Legal and Regulatory Compliance
You are expected to uphold all applicable laws and regulations. As a user of Thungela’s computing and communication resources you must:
- Not engage in activity that may harass, threaten or abuse others. You must not intentionally access, create, store or transmit material that Thungela may deem to be offensive, indecent or obscene, or that is illegal according to local, national or international law.
- Abide by all applicable copyright laws and licenses. Thungela may have entered into legally binding agreements or licences with providers of software and network resources, which require individuals using them to comply with those agreements.
- Not use, copy or distribute copyrighted works (including but not limited to web page graphics, sound files, film clips, trademarks, software and logos) unless you have a legal right to use, copy, distribute or otherwise exploit it.
Unacceptable Use
The following are deemed to be unacceptable uses of Thungela’s resources:
- Use of Thungela’s computing and communication services, and facilities in any way that is in violation of Thungela’s Code of Conduct.
- Use of Thungela’s computing and communication services, and facilities in a way that is considered offensive, defamatory, obscene or harassing, including, but not limited to the following subject matter
- sexual images (including pornography);
- race, national origin or ancestry;
- gender, sexual orientation or marital status;
- physical or mental disability;
- political beliefs; or
- any other category protected by international, national or local laws.
Privacy and Personal Principles
- Always respect the privacy and personal rights of others when using Thungela’s computing and communication resources.
- Do not access or copy another user's email, data, programs or other files.
- Thungela reserves the right, in the limited circumstances described in the Monitoring paragraph below, to review email, networks and other files.
- Be professional and respectful when using Thungela resources to communicate with others.

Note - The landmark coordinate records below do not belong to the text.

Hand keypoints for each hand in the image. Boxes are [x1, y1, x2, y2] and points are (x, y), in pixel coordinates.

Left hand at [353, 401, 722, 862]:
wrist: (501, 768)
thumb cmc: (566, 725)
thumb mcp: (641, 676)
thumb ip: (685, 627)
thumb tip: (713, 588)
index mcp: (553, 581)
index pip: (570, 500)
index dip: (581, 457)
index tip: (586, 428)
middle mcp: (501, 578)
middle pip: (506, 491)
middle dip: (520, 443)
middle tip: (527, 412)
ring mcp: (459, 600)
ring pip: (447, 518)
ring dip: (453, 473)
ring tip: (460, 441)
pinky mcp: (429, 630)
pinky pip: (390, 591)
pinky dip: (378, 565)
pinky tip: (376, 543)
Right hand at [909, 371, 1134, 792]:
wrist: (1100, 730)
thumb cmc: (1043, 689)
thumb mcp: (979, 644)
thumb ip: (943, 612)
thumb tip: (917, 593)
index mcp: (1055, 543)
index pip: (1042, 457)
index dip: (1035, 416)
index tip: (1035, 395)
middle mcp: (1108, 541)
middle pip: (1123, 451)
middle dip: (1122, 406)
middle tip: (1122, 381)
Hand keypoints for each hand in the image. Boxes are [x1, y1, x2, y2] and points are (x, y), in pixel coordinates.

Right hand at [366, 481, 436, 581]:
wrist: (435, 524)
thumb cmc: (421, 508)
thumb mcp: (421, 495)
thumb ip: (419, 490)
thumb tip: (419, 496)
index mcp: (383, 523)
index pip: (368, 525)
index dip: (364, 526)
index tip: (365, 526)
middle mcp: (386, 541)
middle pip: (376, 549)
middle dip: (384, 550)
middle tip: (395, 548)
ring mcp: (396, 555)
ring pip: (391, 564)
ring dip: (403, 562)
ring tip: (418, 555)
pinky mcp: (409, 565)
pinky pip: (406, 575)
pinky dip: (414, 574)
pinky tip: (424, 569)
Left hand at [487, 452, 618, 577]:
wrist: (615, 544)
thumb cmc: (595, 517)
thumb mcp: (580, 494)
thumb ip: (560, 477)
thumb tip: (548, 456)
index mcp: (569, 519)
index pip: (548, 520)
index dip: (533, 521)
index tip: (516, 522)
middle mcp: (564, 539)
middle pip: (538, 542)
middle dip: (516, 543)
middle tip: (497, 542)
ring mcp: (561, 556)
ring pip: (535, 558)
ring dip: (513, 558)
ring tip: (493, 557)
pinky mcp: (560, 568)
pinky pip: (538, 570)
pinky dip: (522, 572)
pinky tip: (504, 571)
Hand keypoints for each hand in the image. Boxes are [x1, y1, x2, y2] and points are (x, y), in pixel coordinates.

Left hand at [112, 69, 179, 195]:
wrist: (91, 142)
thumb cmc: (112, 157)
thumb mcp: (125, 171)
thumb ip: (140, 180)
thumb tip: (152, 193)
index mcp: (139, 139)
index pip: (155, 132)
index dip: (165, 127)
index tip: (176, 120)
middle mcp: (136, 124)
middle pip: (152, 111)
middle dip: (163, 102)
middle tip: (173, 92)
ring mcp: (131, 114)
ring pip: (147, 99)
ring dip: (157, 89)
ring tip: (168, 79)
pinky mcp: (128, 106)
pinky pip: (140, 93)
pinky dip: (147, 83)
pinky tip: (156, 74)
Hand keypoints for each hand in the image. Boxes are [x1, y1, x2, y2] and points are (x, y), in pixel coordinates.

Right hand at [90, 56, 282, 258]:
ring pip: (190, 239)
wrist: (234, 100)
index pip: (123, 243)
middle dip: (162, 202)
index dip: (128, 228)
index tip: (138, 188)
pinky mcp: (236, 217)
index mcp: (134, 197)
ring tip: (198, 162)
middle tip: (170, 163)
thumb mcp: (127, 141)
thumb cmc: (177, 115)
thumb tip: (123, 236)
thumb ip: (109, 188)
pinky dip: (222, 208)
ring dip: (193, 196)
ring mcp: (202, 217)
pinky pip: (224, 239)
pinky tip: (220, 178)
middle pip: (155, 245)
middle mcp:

Using them to libel, slander, or harass any other person is in violation of Thungela’s Code of Conduct.
- External law enforcement agencies may request access to files through legally binding requests. All such requests must be approved by Legal.
What do I need to do?
Compliance with this Policy is mandatory; direct any questions about its content or application to the IM Security team.
Communication of the Policy
This Policy will remain available to all internal users for reference, and any changes or updates to this Policy will be communicated as required.
Monitoring and Reporting
Monitoring
information transmitted and stored on Thungela’s computer resources and networks, as may be required, to ensure the security of Thungela’s information assets. These include:
- Investigating theft, fraud, corruption or any other matter of business integrity.
- Investigating technology performance deviations and system problems.
- Determining if an individual is in violation of this Policy or Thungela’s Code of Conduct.
- To ensure that Thungela is not subject to claims of illegality or misconduct.
Consequences of breach
In cases where employees violate this Policy, Thungela will take the appropriate action based on the severity of the breach, which may include restriction, possible loss of privileges, suspension, or termination of employment or engagement (as applicable).
Please direct any questions or additional reporting measures to IM Security.
An annual report of Acceptable Use Policy violations will be made to the Main Board Audit Committee.